Reading “The Innocence of Father Brown” #4
I recently finished The Innocence of Father Brown by G. K. Chesterton. It was quite good, and I have a lot to say about it some other time, but it made me think of something I feel is often misunderstood: being clever is badly represented by being able to undo what someone else has constructed to be hard to backwards engineer.
This is the reason I find myself often disliking mystery novels. There is nothing I admire more than real life detective work, whatever subject it might be approaching: the art of tracking down signals, manmade or otherwise, is the operationalization of curiosity, and I love it.
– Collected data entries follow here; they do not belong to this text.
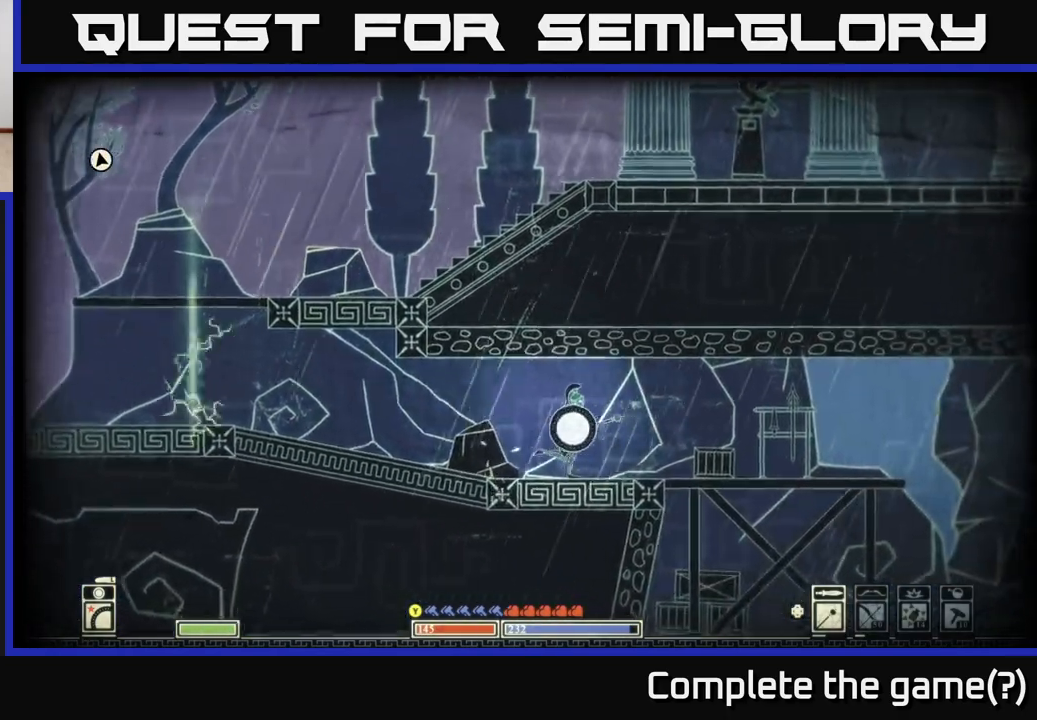
{"buttons": [], "left_stick": "down", "right_stick": "down-right", "events": [[250, "R2", "down"], [250, "right_stick", "down-right"], [300, "left_stick", "down"], [350, "R2", "up"]]}
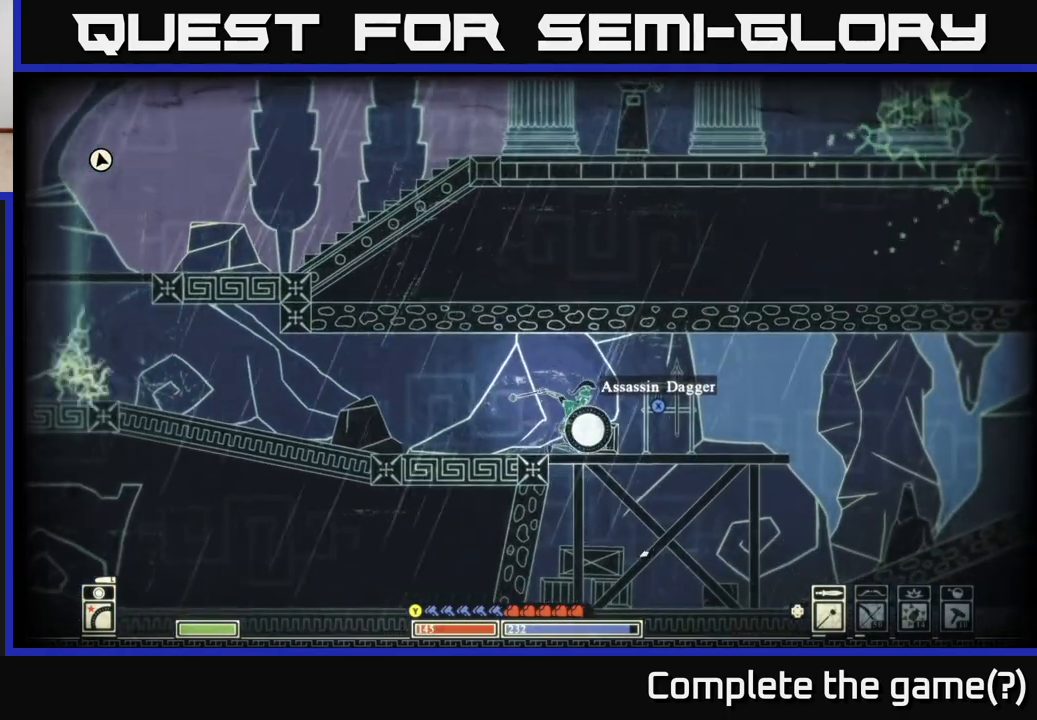
{"buttons": [], "left_stick": "right", "right_stick": "center", "events": [[383, "left_stick", "right"], [383, "right_stick", "center"]]}
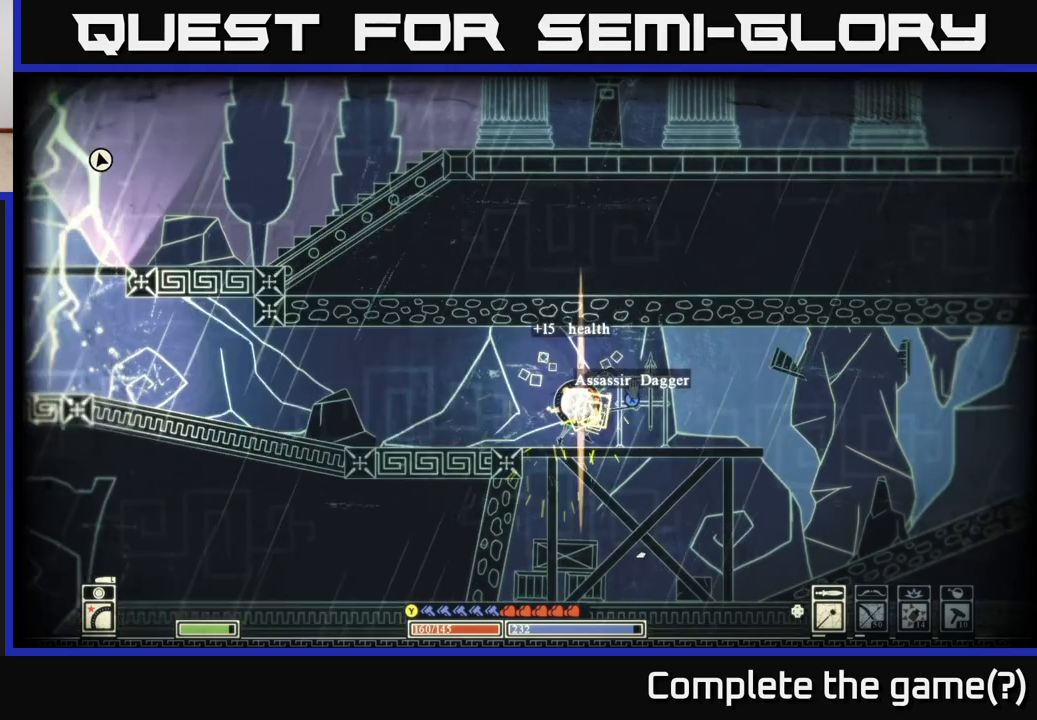
{"buttons": ["X"], "left_stick": "center", "right_stick": "center", "events": [[17, "X", "down"], [133, "left_stick", "center"]]}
But the mysteries presented in fiction often come down to:
(1) the author thought of a funny situation that they think could be presented as appearing to be one thing, while really being another
(2) they attempt to introduce the situation incrementally to support the superficial view of the scenario, while creating hints that will make it clear what the real situation was in retrospect once the reader has full knowledge
(3) they fill out anything that feels thin after this process is done
This tends to miss the two things that are corner stones of cleverness:
(a) the ability to look for signals that weren’t intended. authors can try to encode this, but they usually suck at backwards engineering the reality of the situation.
(b) it tends to miss the fact that what’s so interesting about being clever in real life, is that there’s no “one thing” to realize. it’s all kind of a murky, diffuse mess and the cleverness is in finding a solid thread where everything is mostly malleable.
G. K. Chesterton, despite his other merits, seems to not realize this at all, and it makes me doubt how much he really has to say about society that I can believe.